A cena ganhou notoriedade, pois uma policial militar assistiu tudo literalmente de braços cruzados. Só mudou a postura para dizer que estava de folga e não iria fazer nada e para dar um chute no jovem ameaçado quando ele se aproximou dela em busca de proteção.
O homem que protagonizou a cena já tinha histórico de violências e sua própria irmã tem uma medida protetiva contra ele. O que não o intimidou a desfilar sua agressividade mesmo diante das câmeras. Como os policiais que mataram um homem negro dentro de uma viatura em Sergipe no ano passado ou mesmo os seguranças do Carrefour ao assassinar um homem negro em uma loja aqui em Porto Alegre.

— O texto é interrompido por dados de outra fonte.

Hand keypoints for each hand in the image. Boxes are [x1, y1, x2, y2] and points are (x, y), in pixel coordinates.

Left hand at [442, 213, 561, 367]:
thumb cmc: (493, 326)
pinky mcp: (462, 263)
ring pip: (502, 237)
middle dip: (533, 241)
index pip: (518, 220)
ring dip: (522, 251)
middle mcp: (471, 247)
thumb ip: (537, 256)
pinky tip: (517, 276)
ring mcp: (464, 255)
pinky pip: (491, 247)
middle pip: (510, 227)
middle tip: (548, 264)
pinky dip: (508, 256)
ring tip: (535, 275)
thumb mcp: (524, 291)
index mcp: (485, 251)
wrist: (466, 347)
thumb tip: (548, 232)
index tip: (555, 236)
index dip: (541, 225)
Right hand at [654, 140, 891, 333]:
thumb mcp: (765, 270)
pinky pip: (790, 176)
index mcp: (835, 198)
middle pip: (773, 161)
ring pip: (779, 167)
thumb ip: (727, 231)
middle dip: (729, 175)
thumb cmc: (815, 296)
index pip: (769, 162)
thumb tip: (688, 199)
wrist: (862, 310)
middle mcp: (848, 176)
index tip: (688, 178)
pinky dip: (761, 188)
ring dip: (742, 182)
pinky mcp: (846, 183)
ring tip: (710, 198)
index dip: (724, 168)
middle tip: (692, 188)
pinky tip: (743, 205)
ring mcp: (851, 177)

Jefferson Tenório, escritor negro de sucesso radicado em Porto Alegre, conta que evita um shopping situado em área nobre de Porto Alegre, “para não ter incômodos com os seguranças do estabelecimento”.
Ao falar sobre isso, o romancista volta para o que falávamos no início da coluna, a invisibilidade negra no Rio Grande do Sul:
“Pela minha percepção, a raiz do racismo no estado está no orgulho que se tem da origem europeia. Trata-se de uma cultura de reforço de estereótipos. Pouca gente sabe, mas cerca de 40% da população de Porto Alegre é negra. Esse sentimento de orgulho da origem europeia acaba se refletindo em Porto Alegre e cria um ambiente de invisibilidade da população negra.”
Pessoas invisíveis tem problemas invisíveis. Trazer o racismo, a discriminação e o preconceito para o debate público ainda é necessário. Porém, fica o alerta de Priscilla Bacalhau, doutora em economia, consultora de impacto social e pesquisadora da FGV em coluna na Folha de São Paulo:
“Continuar trazendo luz à consciência negra ainda é fundamental em uma sociedade que se desenvolveu baseada no mito da democracia racial. Mas para mudar os números da desigualdade é preciso ir além e transformar a consciência de novembro em ações concretas.”
Conscientizar é importante desde que leve à ação, afinal problemas concretos exigem respostas concretas. E isso é tarefa de todos e todas nós, negros ou não.